Monday, August 20, 2012

No More Stunt Acting, Please



By Lars Trodson

One of the problems mainstream movies have today is that they often have the production values of an old-style TV movie. I’m talking about straight ahead dramas or comedies  –  not movies that require extraterrestrial landscapes or large-scale detonations. I was reminded of this when I watched “Hope Springs.”

This is a film with two legitimate movie stars and one very popular actor trying to become one: Meryl Streep, Tommy Lee Jones and Steve Carell. But it looks like it was shot on the back lot of an old studio. There are hardly any other people in the film besides the stars (one very short scene with Elizabeth Shue notwithstanding) and the entire enterprise looks decidedly unlived in.


The reason I bring this up is because the production values here almost  –  I say almost, but not quite  –  diminish the accomplishments of the two stars. Streep and Jones contribute two master performances in what otherwise looks like the setting for a Brady Bunch TV movie. Since there’s no real-ness to the surroundings – nothing that actually looks or feels or moves like the real world behind them – you can almost miss the fact that Streep and Jones are just oozing life. These are two remarkable performances, but because they’re trapped in this airless environment, you might not realize that.

This movie is supposed to take place in Nebraska and Maine. We never see the landscape in either locale, so it could be anywhere, really. The house interiors, the office interiors, the restaurant interiors and the street exteriors all look like sitcom sets. It all looks like stock photography. These movies are to the real world that McMansions are to real houses.

But in “Hope Springs” – a decidedly bland title, to boot – there are two real people walking through it.

It’s getting redundant for Meryl Streep to get nominated for an Oscar,so in all likelihood she will be passed over next year. That would be a shame. She won her third trophy this year for participating in what I have begun to call “stunt acting” – that is, big actors playing big showy roles based on real people. (Streep won for playing Margaret Thatcher.) The Academy – as I’ve noted in this space before – has become overly fond of handing out Oscars to people who do an excellent job at mimicry. Look at Jamie Foxx or Cate Blanchette or Forrest Whitaker or Philip Seymour Hoffman or Helen Mirren or Sean Penn. These are just a few of the people who have won Hollywood’s biggest award for playing real people. (The list of people nominated for real-life roles is even longer.)

As I said, this is a recent trend. So the idea that Jones and Streep have created two whole people that did not exist before is a remarkable achievement – and it’s even more astonishing given just how familiar these two people are to audiences.

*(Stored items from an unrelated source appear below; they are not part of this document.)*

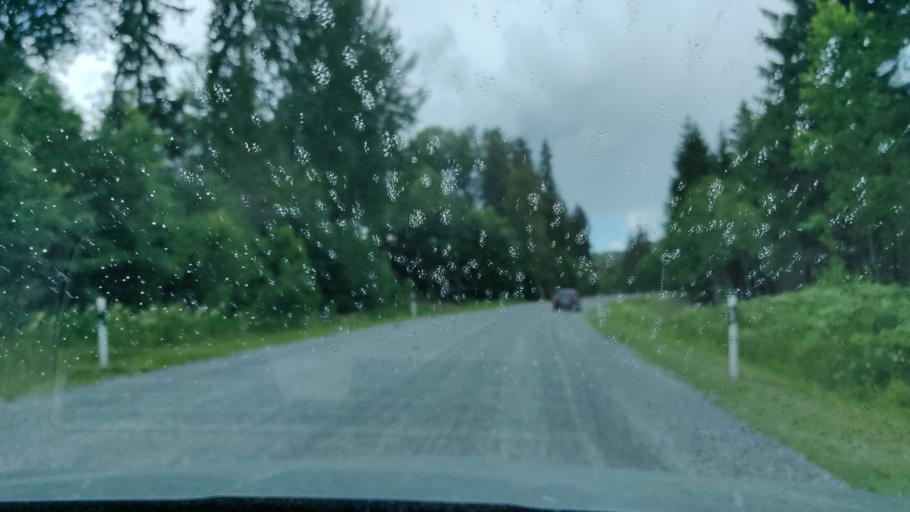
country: EE
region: Vorumaa
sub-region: Antsla vald
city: Vana-Antsla
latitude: 58.0308
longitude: 26.5711
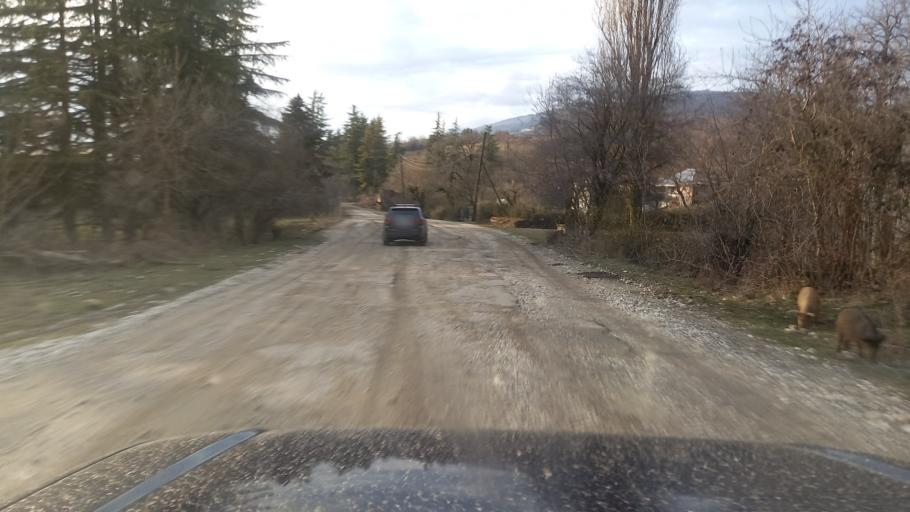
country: GE
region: Abkhazia
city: Dranda
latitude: 43.0211
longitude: 41.2803
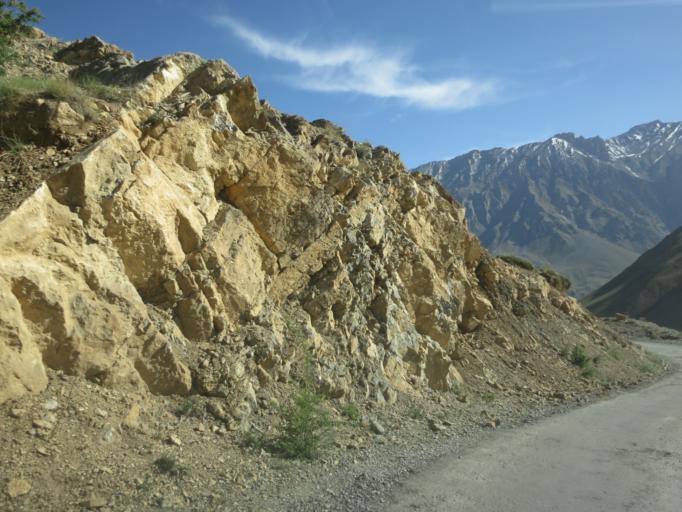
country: IN
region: Himachal Pradesh
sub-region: Kulu
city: Manali
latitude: 32.3229
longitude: 78.0031
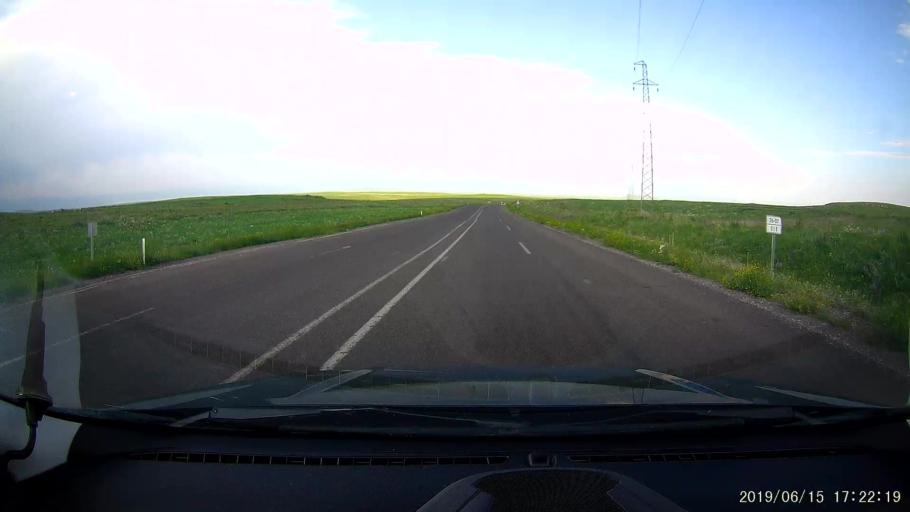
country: TR
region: Kars
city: Basgedikler
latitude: 40.6190
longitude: 43.3413
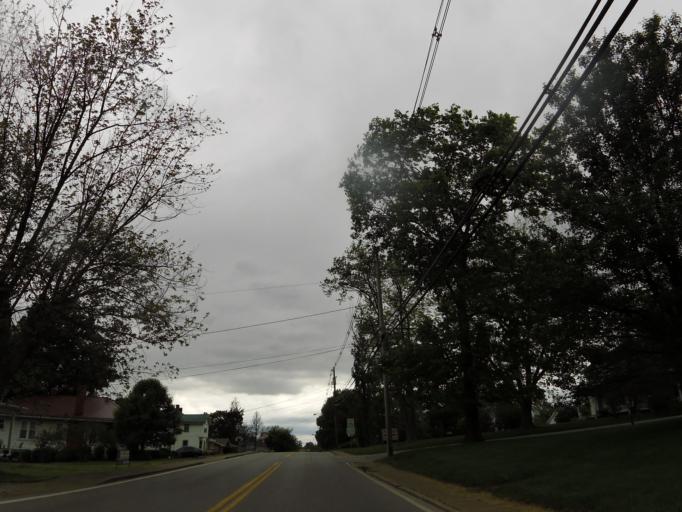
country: US
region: Kentucky
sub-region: Grant County
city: Williamstown
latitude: 38.6455
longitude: -84.5606
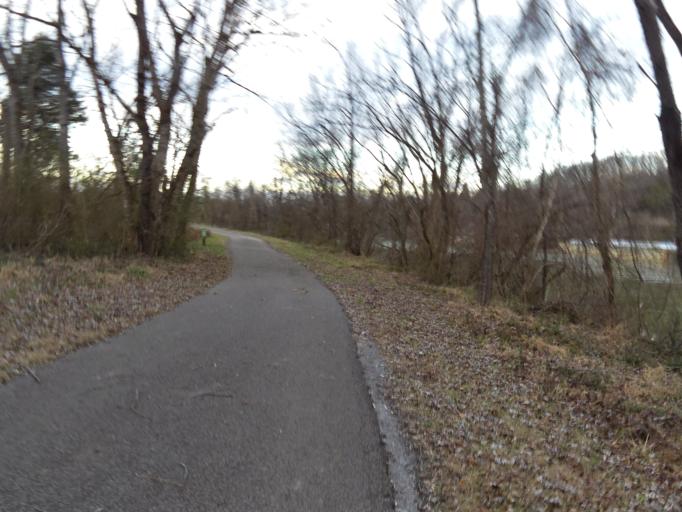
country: US
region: Tennessee
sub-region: Knox County
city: Knoxville
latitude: 35.9573
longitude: -83.8453
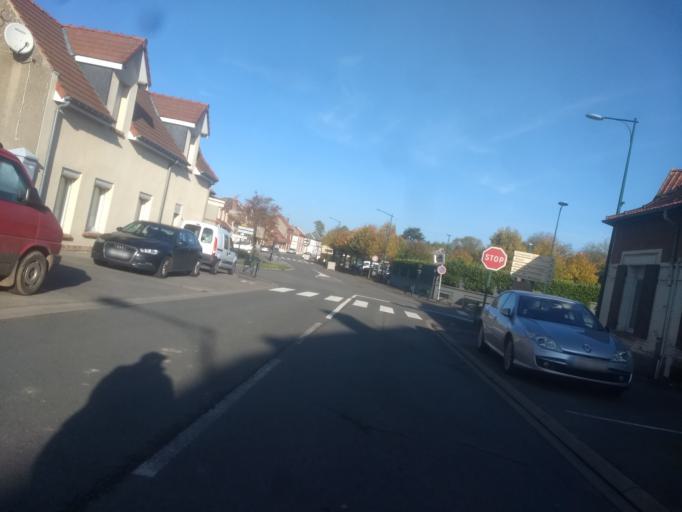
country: FR
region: Nord-Pas-de-Calais
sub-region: Departement du Pas-de-Calais
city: Tilloy-les-Mofflaines
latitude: 50.2743
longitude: 2.8160
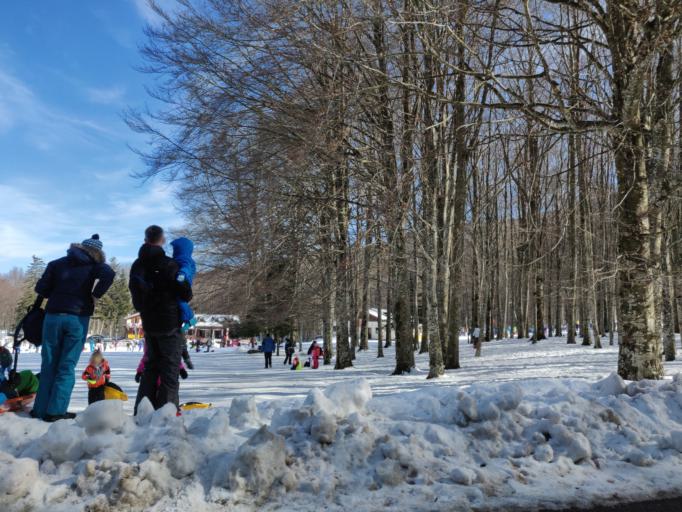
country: IT
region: Tuscany
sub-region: Provincia di Grosseto
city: Seggiano
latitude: 42.8904
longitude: 11.6052
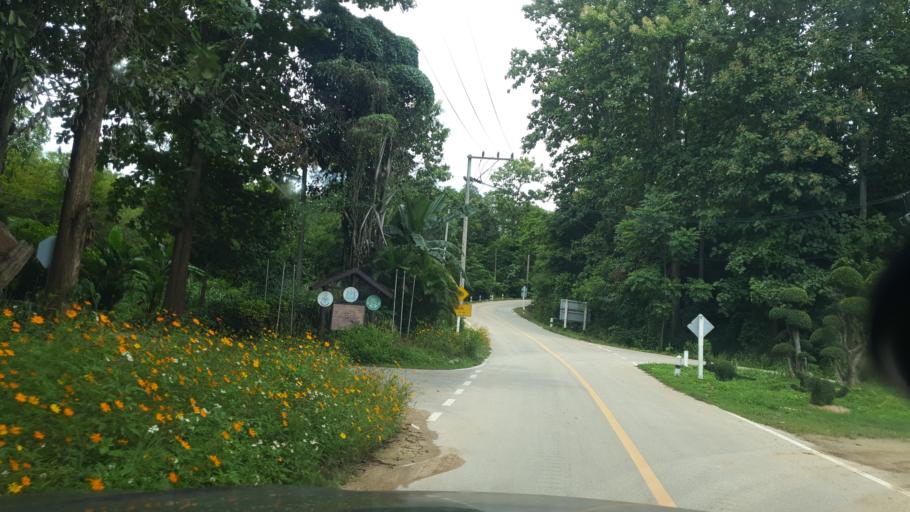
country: TH
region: Lampang
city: Hang Chat
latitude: 18.3606
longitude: 99.2583
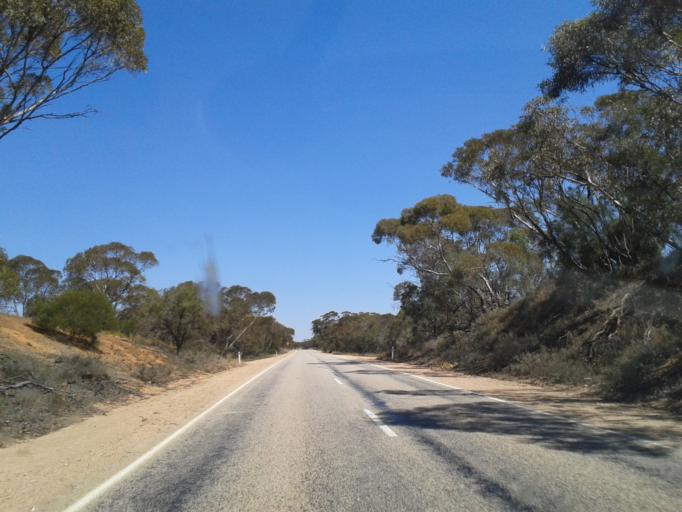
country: AU
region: Victoria
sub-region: Swan Hill
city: Swan Hill
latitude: -34.8365
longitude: 143.2623
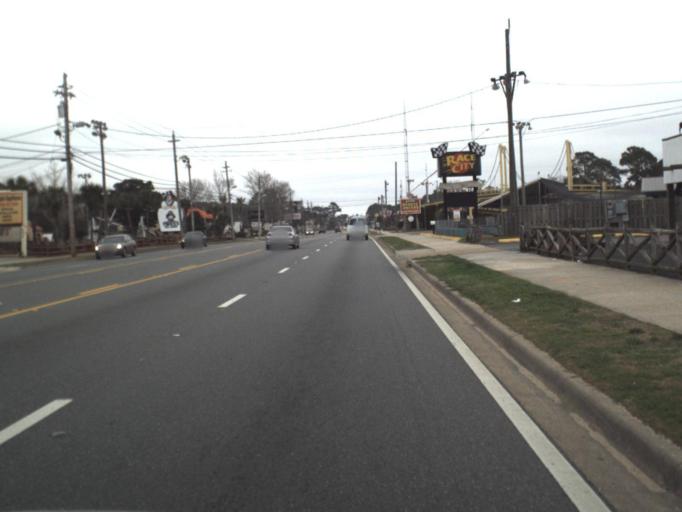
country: US
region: Florida
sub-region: Bay County
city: Panama City Beach
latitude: 30.1796
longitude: -85.7955
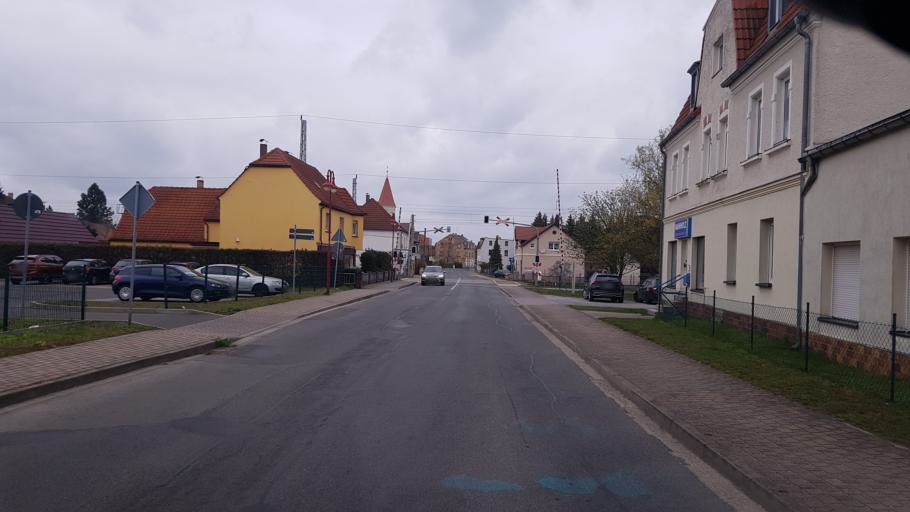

Streep has been a movie star for more than 30 years. She’s as familiar as anyone who has ever been in the movies. And yet here she is, in “Hope Springs”, looking, dare I say it, a little dowdy. She’s quiet, reserved, repressed, unhappy. She walks without grace. Her look and her voice are halting (she speaks in a very quiet mid-western voice.) How can it be that 20 minutes into the movie you are no longer watching Meryl Streep but rather looking at a woman who is trying to figure out her life? Her name is Kay.

Tommy Lee Jones plays her husband Arnold – or Arnie – and he’s a grump. It doesn’t hurt that as Jones has aged he looks more and more like a Muppet, but his face is real and lived-in. When he says little grumpy things that makes his wife laugh you can see what attracted them to each other more than 30 years ago. And the frustration he feels when being asked sensitive questions by their couples therapist, Dr. Feld (Carell), feels unforced. The scene in the movie theater where they try to revive their moribund sex life focuses primarily on Jones’ face, and his acting here alone should be preserved under glass. It’s that classic. It’s amazing, really.

I suppose that many people will feel as though there isn’t enough here to warrant Best Actor nods from the Academy, but I think the emotions they portray have grandeur and scope. The emotions feel very real to me in “Hope Springs”, even if their surroundings do not.